The announcement specifically mentions that the “AEROCOINs” effort will address the two major roadblocks currently preventing widespread use of classic silica aerogel: poor mechanical properties (e.g., it is highly fragile) and production costs. (I believe AEROCOINs is something of an abbreviation for aerogel construction insulation.)

CORDIS says

The AEROCOINs project proposes a clever combination of sol-gel chemistry and nanotechnology, which will rapidly advance the development of novel superinsulating aerogel materials.

The actual project is being conducted under the aegis of the EU’s R&D 2007-2013 Seventh Framework Program, and the FP7 project description provides a little more detail.

The AEROCOINs project proposes to create a new class of mechanically strong super-insulating aerogel composite/hybrid materials by overcoming the two major obstacles which have endured for so long and have prevented a more widespread use of silica-based aerogel insulation components in the building industry:

i) strengthening of silica aerogels by cross-linking with cellulosic polymers or the incorporation of cellulose-based nanofibers; and

ii) lowering the production cost of monolithic plates or boards of composite/hybrid aerogel materials via ambient drying and continuous production technology.
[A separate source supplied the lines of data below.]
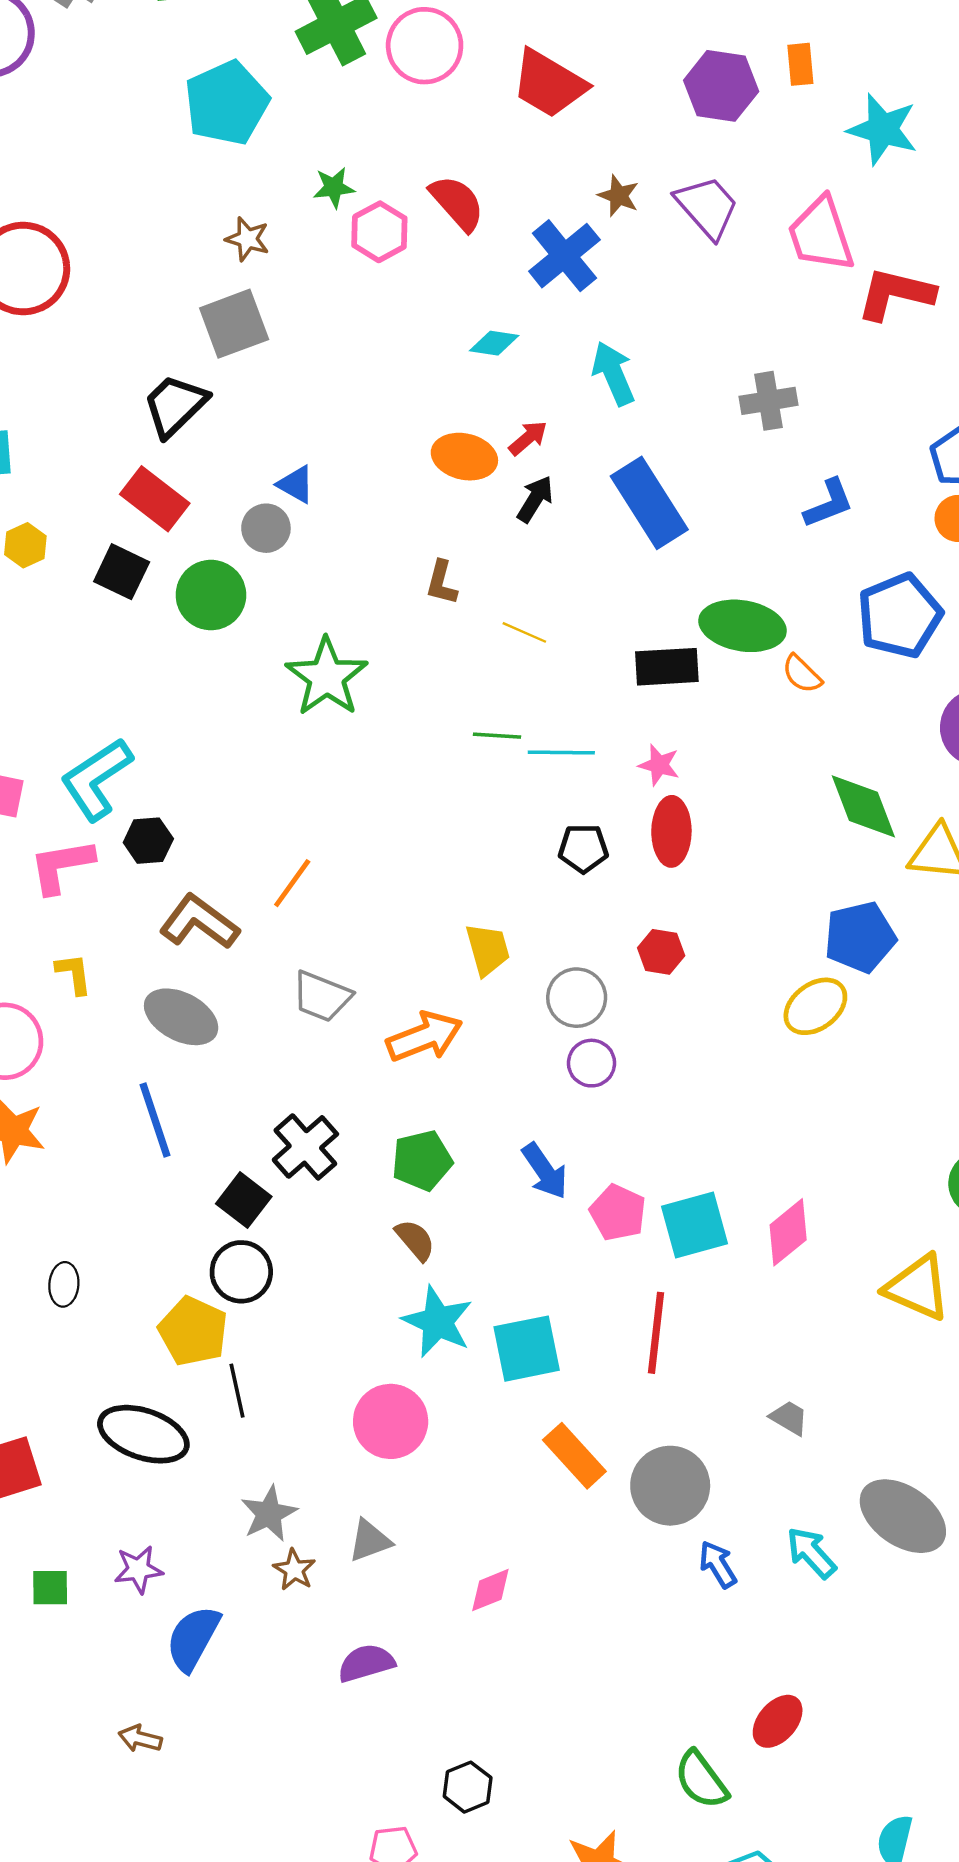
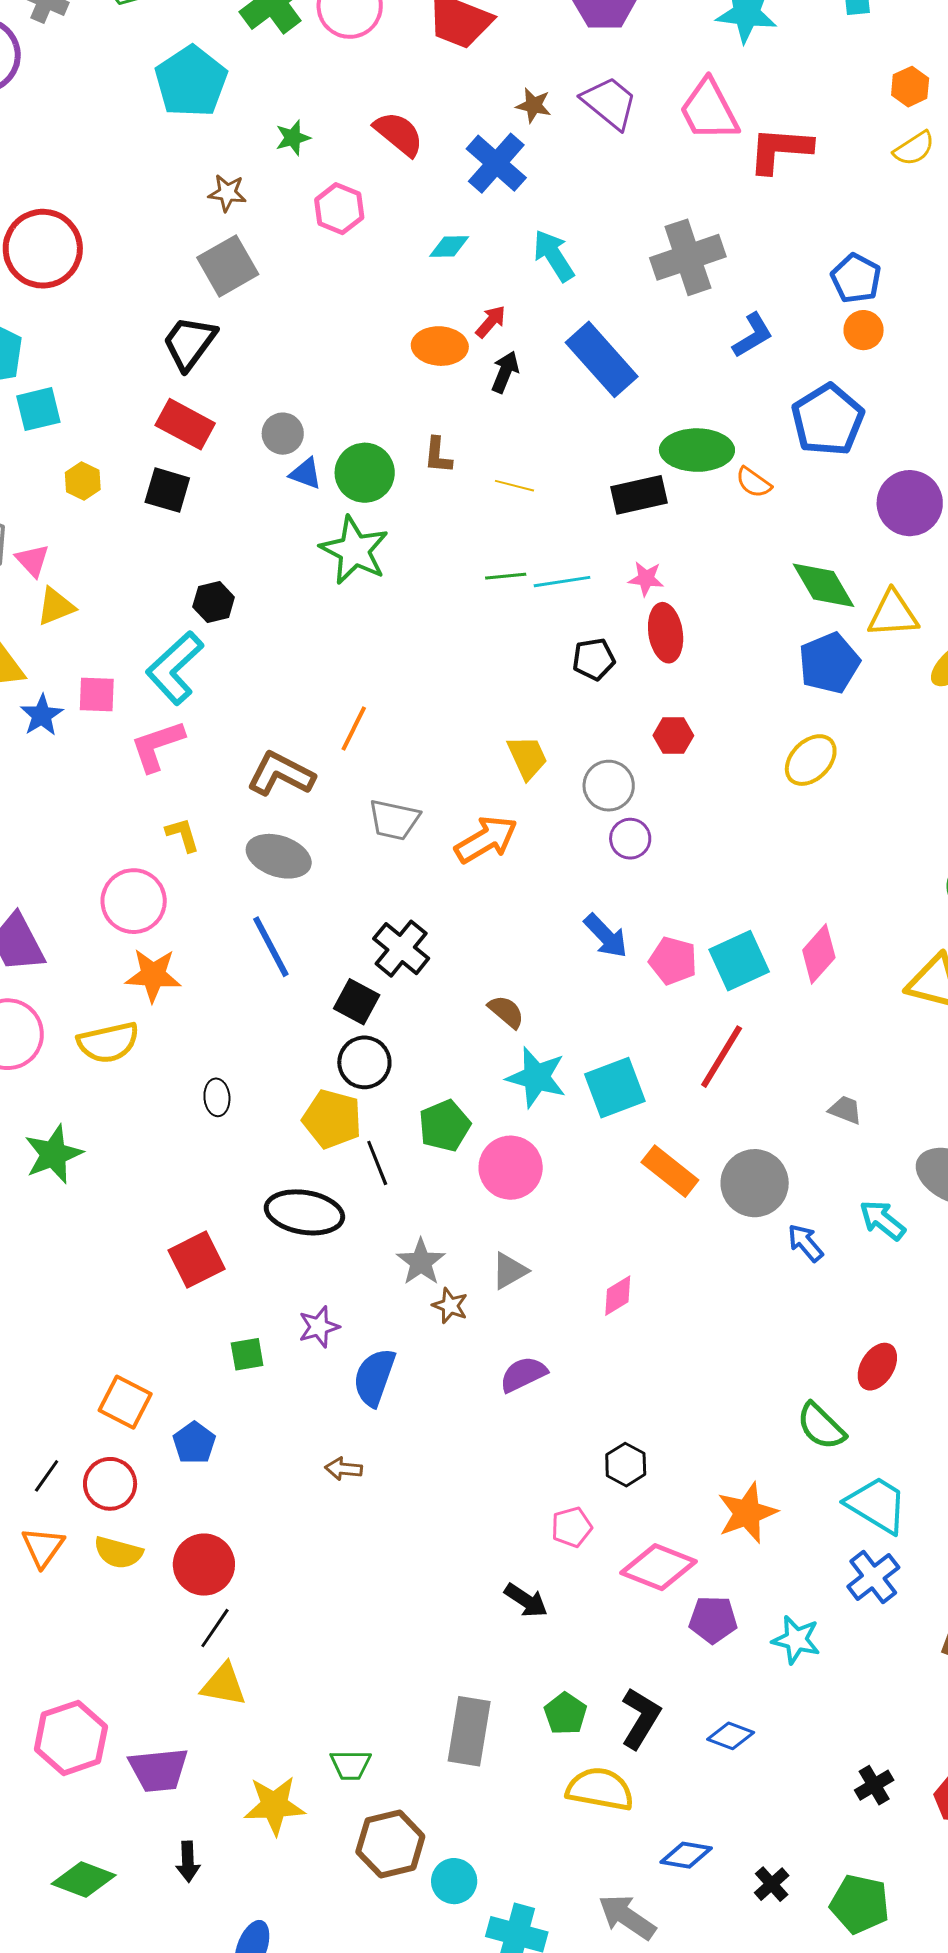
pink hexagon: (379, 232) -> (339, 209), moved
gray cross: (769, 401) -> (688, 257), size x1.5
blue triangle: (296, 484) -> (306, 474), moved
green circle: (211, 595) -> (365, 473), moved
black hexagon: (148, 841) -> (214, 602), moved
blue pentagon: (860, 937) -> (829, 663), moved
green pentagon: (422, 1160) -> (445, 1126), moved
red line: (656, 1333) -> (722, 1057), turned 34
The European Union is providing €3.0 million of the project budget. The research centers include Tecnalia (Spain), ARMINES/MINES ParisTech (France), EMPA (Switzerland), VTT (Finland), ZAE Bayern (Germany) and Technical University of Lodz (Poland). The private companies involved in the effort are PCAS (France), Acciona Infraestructuras (Spain) and SEPAREX (France). Tecnalia will coordinate the project.

Tecnalia has already been involved in projects related to energy efficiency and new construction and the development of polymeric nanocomposites for curtain walls. EMPA has done work on aerogel plasters and the Swiss lab’s Matthias Koebel’s research group has been working in translucent aerogels for some time (pdf), so I suspect he will be involved. ZAE Bayern has also been working in sol-gel nanoporous materials.

FP7 projects are supposed to be vetted for a strong impact on the EU region, and the focus on a superinsulator sounds right. Last year, Lux Research issued a report about the appropriate emphasis of energy R&D in various developed regions of the world, and its report asserted that the energy-consumption pattern in many European nations is “dominated by heating” and that, for example, well over 25 percent of Germany’s energy consumption went into residential and commercial space heating.

I would be remiss if I didn’t mention that Cabot and Aspen are also active in developing aerogel applications for the European market.